藤原伊周・隆家兄弟が左遷された長徳の変(996年)の翌年夏、藤原道長は病となっています。後々にも、道長は病に悩まされることになりますが、この時の病は軽いものだったようです。病になって約一ヶ月ほどで除目(大臣以外の官職を任じる儀式)の上卿(行事の責任者として指名された公卿)になっているからです。
道長は、異母兄の藤原道綱を大納言に任命するのです。道綱の父は、藤原兼家。母は『蜻蛉日記』の作者・藤原倫寧の娘です。ちなみに「光る君へ」では、道綱を俳優の上地雄輔さんがコミカルに演じて話題を集めています。道綱が大納言という人事に強烈な不満を露わにしたのが、公卿の藤原実資でした。「光る君へ」では、お笑い芸人で俳優の秋山竜次さんが、独特な雰囲気を醸し出した実資を好演しています。実資がこの人事に怒ったのは、道綱に追い越されたということもあるでしょうが、道綱の人物に不満があったようです。
「僅かに名字を書き、一、二を知らざるの者」
実資はこのように日記『小右記』に記しています。つまり、道綱は自分の名字くらいは書けるが、その他のことは何も知らない男だというのです。実資は、道綱は無学だと言っているのです。実資の怒りは、道綱のみならず、道長にも向かっています。「近臣」(道長)が頻りに国政を執り「母后」(一条天皇の母で、道長の姉・詮子)が朝事を専らにしていると。実資の怒りは、国母(天皇の母)詮子にも向いています。

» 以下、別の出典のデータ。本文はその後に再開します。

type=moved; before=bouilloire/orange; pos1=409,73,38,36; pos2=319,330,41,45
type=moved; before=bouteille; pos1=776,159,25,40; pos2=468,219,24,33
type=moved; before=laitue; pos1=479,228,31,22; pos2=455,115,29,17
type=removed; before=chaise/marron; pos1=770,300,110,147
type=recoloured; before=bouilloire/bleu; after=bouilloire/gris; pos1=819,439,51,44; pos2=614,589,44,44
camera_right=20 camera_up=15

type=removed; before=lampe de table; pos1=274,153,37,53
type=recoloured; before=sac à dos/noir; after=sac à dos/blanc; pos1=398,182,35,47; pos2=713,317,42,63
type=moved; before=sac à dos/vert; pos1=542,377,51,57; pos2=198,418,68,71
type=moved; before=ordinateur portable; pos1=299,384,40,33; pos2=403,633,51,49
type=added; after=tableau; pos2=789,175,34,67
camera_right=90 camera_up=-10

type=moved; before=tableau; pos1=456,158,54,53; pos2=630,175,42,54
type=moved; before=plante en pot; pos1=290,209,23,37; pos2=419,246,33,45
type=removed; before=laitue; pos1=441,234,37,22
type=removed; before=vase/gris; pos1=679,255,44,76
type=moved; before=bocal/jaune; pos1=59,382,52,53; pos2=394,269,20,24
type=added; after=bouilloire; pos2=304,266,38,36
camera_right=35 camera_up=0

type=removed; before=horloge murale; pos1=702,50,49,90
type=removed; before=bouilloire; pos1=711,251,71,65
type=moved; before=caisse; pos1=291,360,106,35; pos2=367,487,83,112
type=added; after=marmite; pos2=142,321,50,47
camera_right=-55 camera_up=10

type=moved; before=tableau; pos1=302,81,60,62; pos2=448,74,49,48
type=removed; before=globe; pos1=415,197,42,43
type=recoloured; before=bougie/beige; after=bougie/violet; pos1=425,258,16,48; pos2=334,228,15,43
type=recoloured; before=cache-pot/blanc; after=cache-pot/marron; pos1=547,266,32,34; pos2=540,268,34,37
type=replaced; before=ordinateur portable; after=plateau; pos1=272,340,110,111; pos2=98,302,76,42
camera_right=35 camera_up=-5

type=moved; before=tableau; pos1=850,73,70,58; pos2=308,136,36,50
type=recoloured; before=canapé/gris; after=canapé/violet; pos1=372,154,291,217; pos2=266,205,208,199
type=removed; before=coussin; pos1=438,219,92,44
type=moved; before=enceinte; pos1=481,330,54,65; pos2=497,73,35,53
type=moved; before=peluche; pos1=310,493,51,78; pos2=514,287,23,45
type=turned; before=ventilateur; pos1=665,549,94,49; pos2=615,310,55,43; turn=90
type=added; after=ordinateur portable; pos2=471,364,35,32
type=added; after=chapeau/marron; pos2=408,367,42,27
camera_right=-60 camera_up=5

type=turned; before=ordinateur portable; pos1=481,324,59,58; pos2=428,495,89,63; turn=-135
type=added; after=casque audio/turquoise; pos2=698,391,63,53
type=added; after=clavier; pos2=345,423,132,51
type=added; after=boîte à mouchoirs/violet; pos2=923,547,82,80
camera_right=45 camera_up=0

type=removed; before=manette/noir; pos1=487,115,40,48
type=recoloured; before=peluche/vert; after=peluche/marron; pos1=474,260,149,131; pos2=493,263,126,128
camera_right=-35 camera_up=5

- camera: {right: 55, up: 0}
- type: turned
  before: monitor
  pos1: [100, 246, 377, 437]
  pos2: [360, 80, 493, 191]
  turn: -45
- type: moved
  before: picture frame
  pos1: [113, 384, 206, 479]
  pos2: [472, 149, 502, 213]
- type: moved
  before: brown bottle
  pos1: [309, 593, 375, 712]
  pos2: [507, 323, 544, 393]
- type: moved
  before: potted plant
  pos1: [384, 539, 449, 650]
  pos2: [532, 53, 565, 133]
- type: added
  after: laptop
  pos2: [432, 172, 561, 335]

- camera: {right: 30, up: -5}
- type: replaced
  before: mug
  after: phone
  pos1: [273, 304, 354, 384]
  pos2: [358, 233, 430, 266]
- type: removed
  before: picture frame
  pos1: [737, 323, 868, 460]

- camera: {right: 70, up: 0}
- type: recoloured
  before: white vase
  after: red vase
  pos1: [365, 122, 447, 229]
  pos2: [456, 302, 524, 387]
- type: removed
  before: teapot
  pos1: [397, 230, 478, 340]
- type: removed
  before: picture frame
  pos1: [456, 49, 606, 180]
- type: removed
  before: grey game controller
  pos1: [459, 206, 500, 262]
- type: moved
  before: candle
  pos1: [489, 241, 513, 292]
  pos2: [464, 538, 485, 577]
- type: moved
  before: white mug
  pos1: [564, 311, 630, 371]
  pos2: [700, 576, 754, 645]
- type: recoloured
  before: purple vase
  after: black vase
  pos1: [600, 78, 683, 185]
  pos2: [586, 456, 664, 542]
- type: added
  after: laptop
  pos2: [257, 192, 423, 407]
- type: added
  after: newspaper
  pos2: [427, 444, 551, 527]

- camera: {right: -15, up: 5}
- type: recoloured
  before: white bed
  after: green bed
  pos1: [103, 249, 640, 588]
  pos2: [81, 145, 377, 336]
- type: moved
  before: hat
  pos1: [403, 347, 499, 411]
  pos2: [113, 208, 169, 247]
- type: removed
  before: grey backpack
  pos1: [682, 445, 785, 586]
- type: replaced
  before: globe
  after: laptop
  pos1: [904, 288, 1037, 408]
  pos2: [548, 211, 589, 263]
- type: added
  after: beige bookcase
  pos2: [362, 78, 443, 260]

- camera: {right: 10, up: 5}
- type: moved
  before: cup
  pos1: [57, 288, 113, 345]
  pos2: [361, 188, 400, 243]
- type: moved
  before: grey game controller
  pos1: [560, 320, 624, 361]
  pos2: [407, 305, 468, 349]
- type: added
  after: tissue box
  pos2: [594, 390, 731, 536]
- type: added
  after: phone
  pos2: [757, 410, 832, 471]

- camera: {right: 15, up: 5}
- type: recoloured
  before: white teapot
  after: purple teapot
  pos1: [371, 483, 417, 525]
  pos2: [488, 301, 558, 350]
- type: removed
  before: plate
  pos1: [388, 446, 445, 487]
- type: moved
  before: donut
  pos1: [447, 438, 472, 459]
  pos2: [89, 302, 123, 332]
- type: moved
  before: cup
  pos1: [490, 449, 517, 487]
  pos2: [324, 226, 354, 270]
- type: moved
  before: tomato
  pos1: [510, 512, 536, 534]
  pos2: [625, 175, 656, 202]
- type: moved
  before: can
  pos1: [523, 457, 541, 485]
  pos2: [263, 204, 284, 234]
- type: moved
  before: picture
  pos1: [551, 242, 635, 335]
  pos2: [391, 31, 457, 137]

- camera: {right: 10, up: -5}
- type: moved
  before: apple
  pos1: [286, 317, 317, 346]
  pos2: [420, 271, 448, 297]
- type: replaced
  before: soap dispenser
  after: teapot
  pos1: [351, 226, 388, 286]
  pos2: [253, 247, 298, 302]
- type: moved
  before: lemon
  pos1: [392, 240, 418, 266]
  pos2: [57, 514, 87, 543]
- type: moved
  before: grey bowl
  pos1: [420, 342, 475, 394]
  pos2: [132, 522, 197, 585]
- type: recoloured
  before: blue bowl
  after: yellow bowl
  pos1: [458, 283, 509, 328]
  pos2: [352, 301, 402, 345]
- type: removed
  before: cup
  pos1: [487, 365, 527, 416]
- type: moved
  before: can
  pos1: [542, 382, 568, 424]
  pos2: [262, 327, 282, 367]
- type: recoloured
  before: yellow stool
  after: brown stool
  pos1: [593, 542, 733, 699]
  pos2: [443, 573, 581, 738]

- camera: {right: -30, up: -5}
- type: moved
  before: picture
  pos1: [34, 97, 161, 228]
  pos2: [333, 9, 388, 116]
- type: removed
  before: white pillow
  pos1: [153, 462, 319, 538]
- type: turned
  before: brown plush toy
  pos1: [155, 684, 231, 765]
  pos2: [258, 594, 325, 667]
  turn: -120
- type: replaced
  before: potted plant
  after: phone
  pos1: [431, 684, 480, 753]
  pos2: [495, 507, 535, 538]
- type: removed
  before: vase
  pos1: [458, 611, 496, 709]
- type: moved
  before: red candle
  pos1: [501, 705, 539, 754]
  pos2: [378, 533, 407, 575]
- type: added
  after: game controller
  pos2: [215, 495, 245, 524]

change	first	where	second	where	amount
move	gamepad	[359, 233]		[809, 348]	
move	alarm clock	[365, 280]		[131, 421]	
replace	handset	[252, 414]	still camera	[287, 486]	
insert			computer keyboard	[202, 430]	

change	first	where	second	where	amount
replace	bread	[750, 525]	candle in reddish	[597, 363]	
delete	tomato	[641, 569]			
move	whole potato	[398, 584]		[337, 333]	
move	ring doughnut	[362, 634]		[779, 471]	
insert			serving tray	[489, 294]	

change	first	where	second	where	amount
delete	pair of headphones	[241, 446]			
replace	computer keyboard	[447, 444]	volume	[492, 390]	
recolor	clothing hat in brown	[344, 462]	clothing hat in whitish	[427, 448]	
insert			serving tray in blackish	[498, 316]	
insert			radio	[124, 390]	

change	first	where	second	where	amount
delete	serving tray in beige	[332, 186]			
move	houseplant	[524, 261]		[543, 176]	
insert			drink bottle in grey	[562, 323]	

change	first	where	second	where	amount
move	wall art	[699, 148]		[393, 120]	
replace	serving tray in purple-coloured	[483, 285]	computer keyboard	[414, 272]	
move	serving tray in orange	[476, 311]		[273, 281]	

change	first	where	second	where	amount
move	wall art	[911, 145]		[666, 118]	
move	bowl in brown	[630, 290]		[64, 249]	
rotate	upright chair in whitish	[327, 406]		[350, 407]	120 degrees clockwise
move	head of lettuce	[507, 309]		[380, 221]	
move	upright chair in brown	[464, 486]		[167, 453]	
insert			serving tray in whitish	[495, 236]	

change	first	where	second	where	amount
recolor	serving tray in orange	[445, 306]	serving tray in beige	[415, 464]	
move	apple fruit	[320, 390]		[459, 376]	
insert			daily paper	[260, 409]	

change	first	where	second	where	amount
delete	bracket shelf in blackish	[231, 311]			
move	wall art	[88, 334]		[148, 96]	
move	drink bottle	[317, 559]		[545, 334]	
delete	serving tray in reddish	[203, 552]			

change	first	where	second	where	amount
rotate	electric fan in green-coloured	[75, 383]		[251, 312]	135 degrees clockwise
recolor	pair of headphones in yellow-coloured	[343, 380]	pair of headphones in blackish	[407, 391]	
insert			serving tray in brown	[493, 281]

その上で実資は、権勢家の親族ではない「無縁の身」はどうすれば良いのかと嘆くのでした。実資は道長への不満を日記に書き付けるだけであり、面と向かってはぶつけていません。逆に両者の関係は親密でした。実資は後に大納言に昇進していますが、直接、道長に怒りをぶちまけていたらそのようなことはおそらくなかったでしょう。実資は日記に不満を書いて、溜飲を下げたのでした。